Bihar elections: Six Left parties project a new front
Six Left parties on Monday projected themselves as an alternative bloc to the BJP-led NDA and a JD(U)-RJD-Congress combine in the upcoming Bihar assembly polls.india Updated: Sep 17, 2015 17:27 IST
Six Left parties on Monday projected themselves as an alternative bloc to the BJP-led NDA and a JD(U)-RJD-Congress combine in the upcoming Bihar assembly polls. As they agreed to fight 228 of the 243 seats, the bloc’s move could further scatter the non-NDA votes.
The Left’s announcement comes close on the heels of Samajwadi Party chief Mulayam Singh Yadav pulling out of the so-called grand alliance of chief minister Nitish Kumar, RJD chief lalu Prasad and the Congress, while the NCP, albeit a marginal force in Bihar, has also decided to go solo, unhappy over the seat distribution in the anti-BJP coalition.
Though the Left parties have seen their vote base wane over the years, the new bloc may still nibble into the non-NDA vote bank in some areas of Bihar which is expected to witness a close contest between the two major alliances.
“We need janshasan (people’s rule) and reject dushashan (poor governance) and singhasan (politics for power). The Left unity has thrown a viable alternative into the Bihar polls for lifting the state out of the morass of underdevelopment and poverty,” CPM general secretary Sitaram Yechury said at a convention in Patna, in the presence of CPI veteran AB Bardhan, CPI(ML) Liberation general secretary Dipankar Bhattacharya and leaders of the All India Forward Bloc, SUCI and RSP.
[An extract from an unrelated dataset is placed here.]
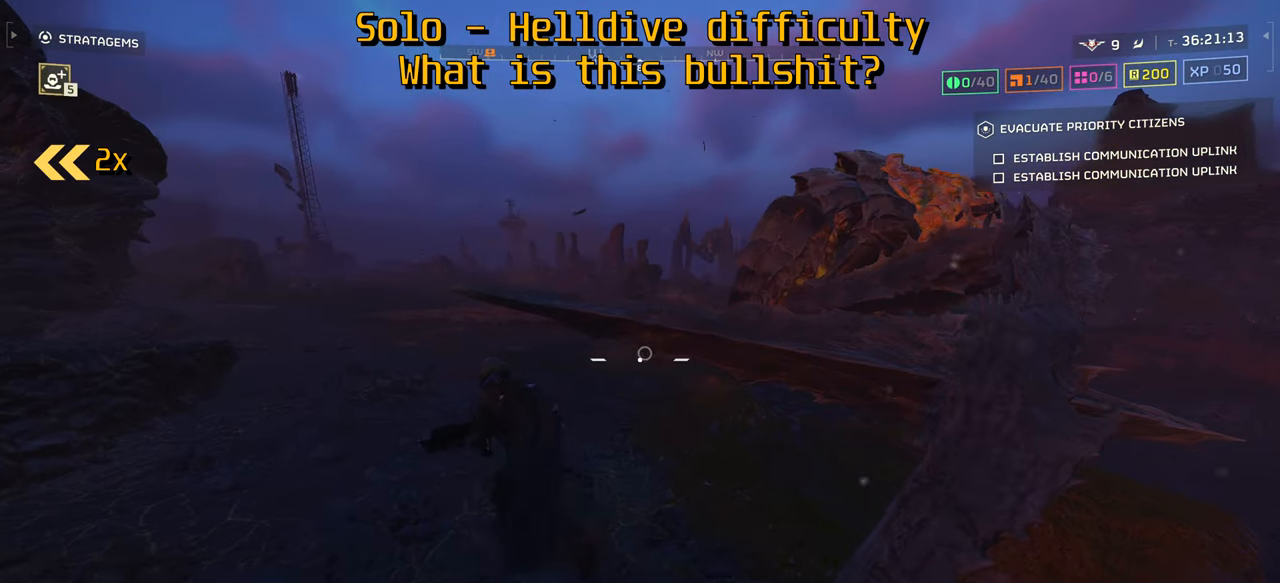
{"keys": ["a", "w"], "mouse": [], "events": []}
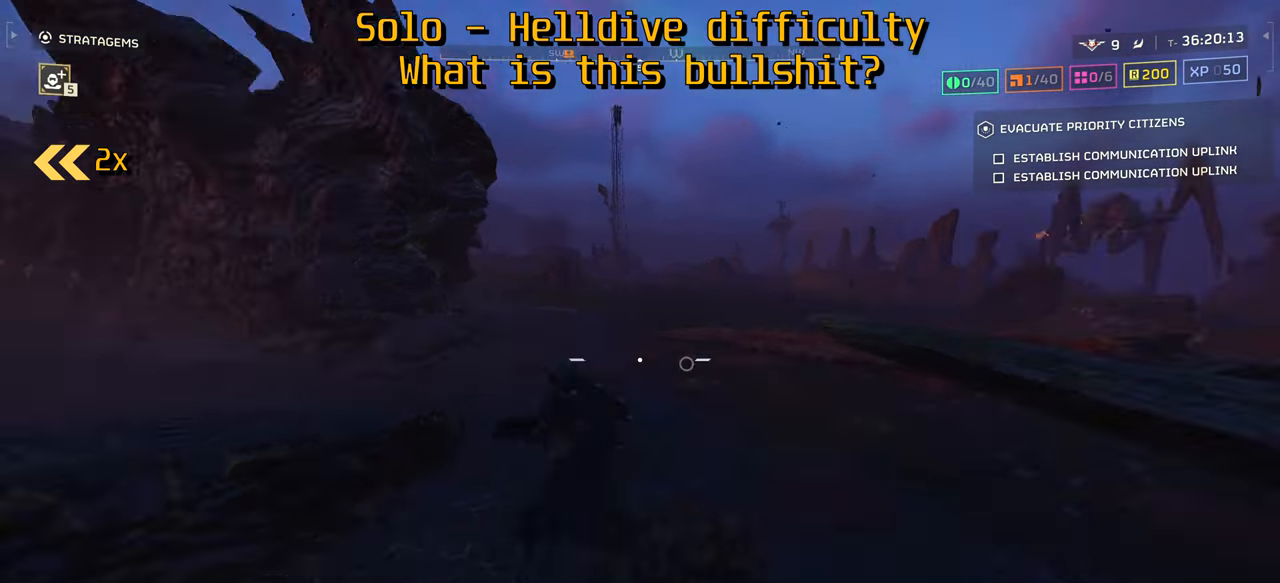
{"keys": ["d", "w"], "mouse": [], "events": [[66, "a", "up"], [300, "d", "down"]]}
Lacing his speech with metaphors and folklore, Yechury said Prime Minister Narendra Modi’s bid to capture power in Bihar and other north Indian states was like the “Ashwamedha horse”, but it would be stopped by the CPM’s hammer and sickle symbol— which he said represented Bihar’s farmers and labourers — like Ram’s twins Lav and Kush did in the Ramayana.
“Farmers and workers are two brothers who will stop Modi’s Ashwamedha horse,” he said, adding that the politics of announcing financial packages for states on the eve of polls was not the solution as Bihar needed right policies for creating jobsand proper implementation of welfare schemes.
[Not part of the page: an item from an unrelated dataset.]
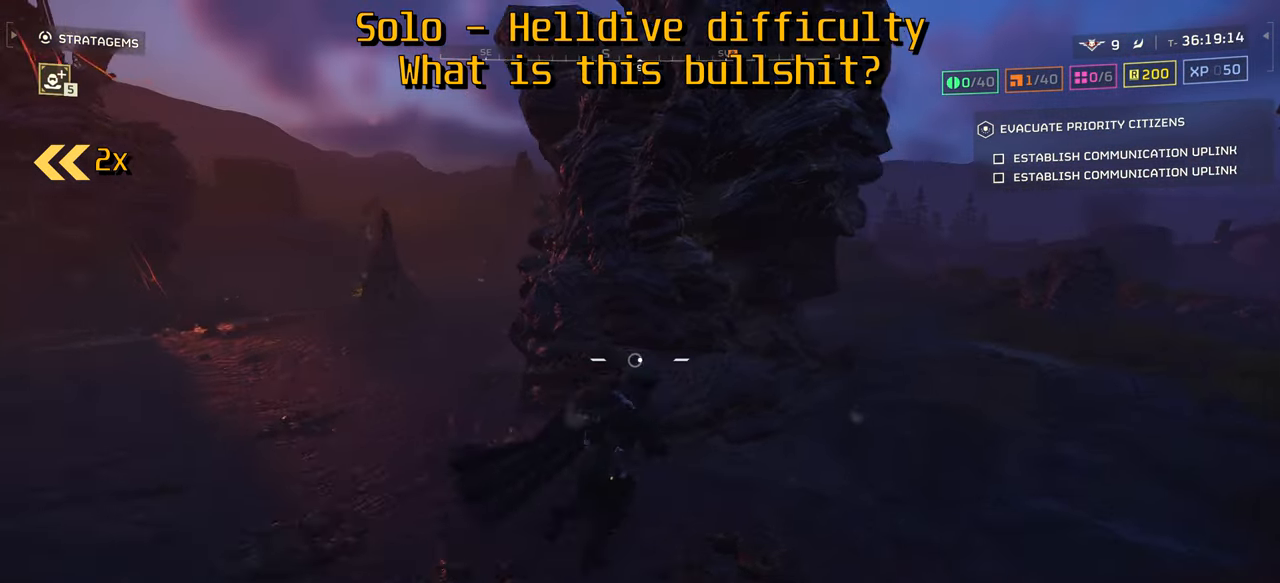
{"keys": ["w"], "mouse": [], "events": [[66, "d", "up"]]}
Among the Left parties only the CPI has an MLA in the Bihar assembly. Though the CPM got just 0.71% votes in the 2010 polls and the CPI got 1.69%, the two national parties joined hands with the CPI (ML) Liberation after two decades at a time when their vote share shrunk across India.
“On Monday, we clinched a deal among the six parties over 228 seats. As the campaign progresses, we may fight on a few more seats,” said a senior CPM leader.
CPI(ML) Liberation general secretary Dipankar Bhattacharya said though there were a lot of doubts about the Left unification, it had become a reality. “The swabhiman (self-respect) of Biharis is not confined to one or two leaders. Swabhiman of the people would only be upheld when workers and farmers get proper rights and land reforms are implemented in the state,” he said, targeting Bihar’s ruling JD(U).